My understanding of the question is that the Euclidean space on $\mathbb R^{n^2}$ gives $M_n$ a topology in the sense that a set $U_A$ of $A\in M_n$ is a neighborhood of $A$ if there is a bijective $f:M_n\to \mathbb R^{n^2}$ such that the image $f(U_A)$ is a neighborhood of $f(A)$.
I have no problems with $M_n$ being a topological space because if $A,B\in M_n$ we can define $d(A,B)=\|A-B\|_F$ with $\|\cdot\|_F$ as the Frobenius norm and it's clear then that if $\forall\alpha,\beta\in\mathbb R^{n^2}$,$d(\alpha,\beta)$ is the Euclidean distance, then $d(A,B)=d(f(A),f(B))$. I suspect that he threw in the reference to $n^2$-Euclidean space to bypass the Frobenius norm.
Anyway, I've come up with the following counterexample to the claim that the set of matrices of rank greater to or equal to $r$ for any $r\le n$ is an open set in the space:
We can define $f:M_4\to\mathbb R^{16}$ with $$f(A)=(a_1,a_2,a_3,a_4,a_5,a_6,a_7,a_8,a_9,a_{10},a_{11},a_{12},a_{13},a_{14},a_{15},a_{16})$$ if $A\in M_4$ with $$A=\begin{bmatrix}a_1&a_2&a_3&a_4\\a_5&a_6&a_7&a_8\\a_9&a_{10}&a_{11}&a_{12}\\a_{13}&a_{14}&a_{15}&a_{16}\end{bmatrix}.$$ Let $\epsilon \gt 0$, $a\in\mathbb R$, and $b\lt a+\frac{\epsilon}{2}$. Then, define $A,B\in M_4$ by $$A= \begin{bmatrix}0&0&0&0\\ 0&0&0&0\\ a&b&a&b\\ b&a&b&a\end{bmatrix} \text{ and } B=\begin{bmatrix}0&0&0&0\\ 0&0&0&0\\ a&b&a&b\\ a&b&a&b\end{bmatrix}$$
Then, \begin{align}d(f(A),f(B))&=\sqrt{4(b-a)^2}\\&=2(b-a)\\&\lt2(a+\frac{\epsilon}{2}-a)\\&=\epsilon\end{align} So, rank $A=2$ and rank $B=1$. Define $O=\{ M\in M_4: \text{rank } M\ge 2\}$. Clearly, $A\in O$, but $B\notin O$. However, $f(B)$ is in every $\epsilon$-neighborhood of $f(A)$. So, $B$ must be in every neighborhood of $A$, so $O$ is not a neighborhood of $M_4$. Since $O$ is not a neighborhood of $M_4$, it cannot contain any neighborhoods of $A$, so $O$ cannot be open.
I was unable to locate any errata for this book, so there may have been a typo, but it's more likely that my understanding of the question is incorrect.
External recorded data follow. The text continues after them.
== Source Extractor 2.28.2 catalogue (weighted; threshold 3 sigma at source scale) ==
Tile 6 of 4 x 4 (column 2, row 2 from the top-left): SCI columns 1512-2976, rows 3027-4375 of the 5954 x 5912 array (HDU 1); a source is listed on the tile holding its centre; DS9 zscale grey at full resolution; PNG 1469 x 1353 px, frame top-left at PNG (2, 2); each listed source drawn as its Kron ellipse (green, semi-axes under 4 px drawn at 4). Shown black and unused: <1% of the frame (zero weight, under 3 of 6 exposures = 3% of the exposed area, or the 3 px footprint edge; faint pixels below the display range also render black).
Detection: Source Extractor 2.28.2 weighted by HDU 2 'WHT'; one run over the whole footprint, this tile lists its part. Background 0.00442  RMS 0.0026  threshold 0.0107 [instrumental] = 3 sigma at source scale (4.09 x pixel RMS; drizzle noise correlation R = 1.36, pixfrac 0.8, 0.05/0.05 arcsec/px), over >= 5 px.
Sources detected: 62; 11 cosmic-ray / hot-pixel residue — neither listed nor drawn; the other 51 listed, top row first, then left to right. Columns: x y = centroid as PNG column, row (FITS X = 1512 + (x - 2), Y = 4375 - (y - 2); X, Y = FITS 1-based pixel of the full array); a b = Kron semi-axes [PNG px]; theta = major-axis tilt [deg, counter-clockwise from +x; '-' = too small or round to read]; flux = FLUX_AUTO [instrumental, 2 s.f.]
So, assuming that the exercise's assertion is correct, where is the flaw in my counterexample?
But your $A,B$ are really moving targets, because $b$ depends on $\epsilon$ and hence so do the corresponding matrices. Really, they should be denoted $A_\epsilon, B_\epsilon.$ So you've shown $d(f(A_\epsilon), f(B_\epsilon)) < \epsilon,$ but that's no contradiction.